> [Task] Reproduce the Pass Manchac article below word for word, from its first sentence to its last.

> [Selected excerpt]
┄┄┄┄┄┄

Three centuries ago, this waterway that's now crossed by two highways and a railroad bridge was a shortcut for some of the earliest French explorers.

"When Iberville and Bienville were looking for the alternate route out to the Gulf of Mexico, instead of coming all the way down the Mississippi River, the Indian guides told them to hang a left at Bayou Manchac," said Turtle Cove Director Rob Moreau

Pass Manchac, which connects lakes Pontchartrain and Maurepas, was once the site of a great cypress swamp.

"There would have been trees twice as big around as this boat," Moreau said. "You are talking about trees that would have been hundreds of years old. None of that is left standing now. That was all logged out."

The lumbering began in the 1830s, and the last virgin cypress tree was cut from the Manchac swamp in 1957. You only see an occasional skeleton of an old tree, or something like this giant cypress trunk barely visible in the undergrowth along the bank of an old logging canal. Aerial photographs show the land scarred by rows of canals.

"What's left behind is a marsh, and that's a wetland dominated by grass," Moreau said.

Moreau runs Southeastern Louisiana University's Turtle Cove Research Center on Pass Manchac built in 1908 by lumber baron Edward Schlater.

"Supposedly some vice presidents and politicians and everybody else stayed here, hunted here," Moreau said.

Now students and school groups use the facility to learn about the marsh, its trees, plants and wildlife. There's also a lesson in land loss along the edge of Lake Pontchartrain.

"We lose about 10 to 15 feet of that shoreline every year," Moreau said.

And restoring Manchac's cypress forest seems like a long shot.

"Because of salinity, because of lack of elevation, sinking of our delta and rising sea levels," Moreau said.

One bright spot is the closure of the Mississippi River Gulf Outlet, a deep-water channel that created a freeway for saltwater intrusion and wetlands loss. That ship channel is now closed.

┄┄┄┄┄┄

> [Listed entries]
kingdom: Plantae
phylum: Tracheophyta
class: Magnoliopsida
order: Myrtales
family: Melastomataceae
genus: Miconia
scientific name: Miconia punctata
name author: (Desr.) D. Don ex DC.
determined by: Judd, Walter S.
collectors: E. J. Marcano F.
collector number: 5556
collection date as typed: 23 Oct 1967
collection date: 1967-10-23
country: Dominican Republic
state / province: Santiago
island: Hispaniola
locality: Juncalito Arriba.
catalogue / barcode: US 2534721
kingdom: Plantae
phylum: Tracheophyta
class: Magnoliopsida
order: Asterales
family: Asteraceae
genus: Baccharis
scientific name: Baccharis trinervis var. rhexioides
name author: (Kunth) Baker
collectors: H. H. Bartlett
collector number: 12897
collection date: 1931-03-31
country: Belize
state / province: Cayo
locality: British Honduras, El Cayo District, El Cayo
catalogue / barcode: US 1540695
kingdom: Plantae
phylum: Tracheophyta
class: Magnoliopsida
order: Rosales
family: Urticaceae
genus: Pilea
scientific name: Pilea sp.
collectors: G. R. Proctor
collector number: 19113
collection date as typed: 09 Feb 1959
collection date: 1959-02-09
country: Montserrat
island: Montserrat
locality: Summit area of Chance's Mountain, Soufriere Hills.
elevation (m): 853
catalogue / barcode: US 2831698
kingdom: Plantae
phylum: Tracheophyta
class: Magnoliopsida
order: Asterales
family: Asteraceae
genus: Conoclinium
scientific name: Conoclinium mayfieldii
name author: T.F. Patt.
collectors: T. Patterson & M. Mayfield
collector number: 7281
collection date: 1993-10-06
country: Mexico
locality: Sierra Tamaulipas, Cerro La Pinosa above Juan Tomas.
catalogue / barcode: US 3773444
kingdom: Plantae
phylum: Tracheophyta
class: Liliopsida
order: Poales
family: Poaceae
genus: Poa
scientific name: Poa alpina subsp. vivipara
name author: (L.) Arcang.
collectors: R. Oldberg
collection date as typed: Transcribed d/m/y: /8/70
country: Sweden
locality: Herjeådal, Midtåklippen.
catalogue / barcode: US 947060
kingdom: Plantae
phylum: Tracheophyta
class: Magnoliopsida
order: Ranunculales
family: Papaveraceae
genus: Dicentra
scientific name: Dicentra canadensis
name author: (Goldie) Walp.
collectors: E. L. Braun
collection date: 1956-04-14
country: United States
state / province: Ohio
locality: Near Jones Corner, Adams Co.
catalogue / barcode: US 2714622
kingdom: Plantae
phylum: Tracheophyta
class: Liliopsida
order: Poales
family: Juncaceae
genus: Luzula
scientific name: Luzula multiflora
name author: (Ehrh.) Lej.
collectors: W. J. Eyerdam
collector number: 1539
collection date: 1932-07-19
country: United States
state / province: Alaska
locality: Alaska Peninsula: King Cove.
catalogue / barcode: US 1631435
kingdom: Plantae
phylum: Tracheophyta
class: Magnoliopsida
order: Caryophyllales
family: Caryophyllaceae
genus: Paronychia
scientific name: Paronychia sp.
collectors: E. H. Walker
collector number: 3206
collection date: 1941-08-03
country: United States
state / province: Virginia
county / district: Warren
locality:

┄┄┄┄┄┄

> [Solved exercise]
Three centuries ago, this waterway that's now crossed by two highways and a railroad bridge was a shortcut for some of the earliest French explorers.

"When Iberville and Bienville were looking for the alternate route out to the Gulf of Mexico, instead of coming all the way down the Mississippi River, the Indian guides told them to hang a left at Bayou Manchac," said Turtle Cove Director Rob Moreau

Pass Manchac, which connects lakes Pontchartrain and Maurepas, was once the site of a great cypress swamp.

"There would have been trees twice as big around as this boat," Moreau said. "You are talking about trees that would have been hundreds of years old. None of that is left standing now. That was all logged out."

The lumbering began in the 1830s, and the last virgin cypress tree was cut from the Manchac swamp in 1957. You only see an occasional skeleton of an old tree, or something like this giant cypress trunk barely visible in the undergrowth along the bank of an old logging canal. Aerial photographs show the land scarred by rows of canals.

"What's left behind is a marsh, and that's a wetland dominated by grass," Moreau said.

Moreau runs Southeastern Louisiana University's Turtle Cove Research Center on Pass Manchac built in 1908 by lumber baron Edward Schlater.

"Supposedly some vice presidents and politicians and everybody else stayed here, hunted here," Moreau said.

Now students and school groups use the facility to learn about the marsh, its trees, plants and wildlife. There's also a lesson in land loss along the edge of Lake Pontchartrain.

"We lose about 10 to 15 feet of that shoreline every year," Moreau said.

And restoring Manchac's cypress forest seems like a long shot.

"Because of salinity, because of lack of elevation, sinking of our delta and rising sea levels," Moreau said.

One bright spot is the closure of the Mississippi River Gulf Outlet, a deep-water channel that created a freeway for saltwater intrusion and wetlands loss. That ship channel is now closed.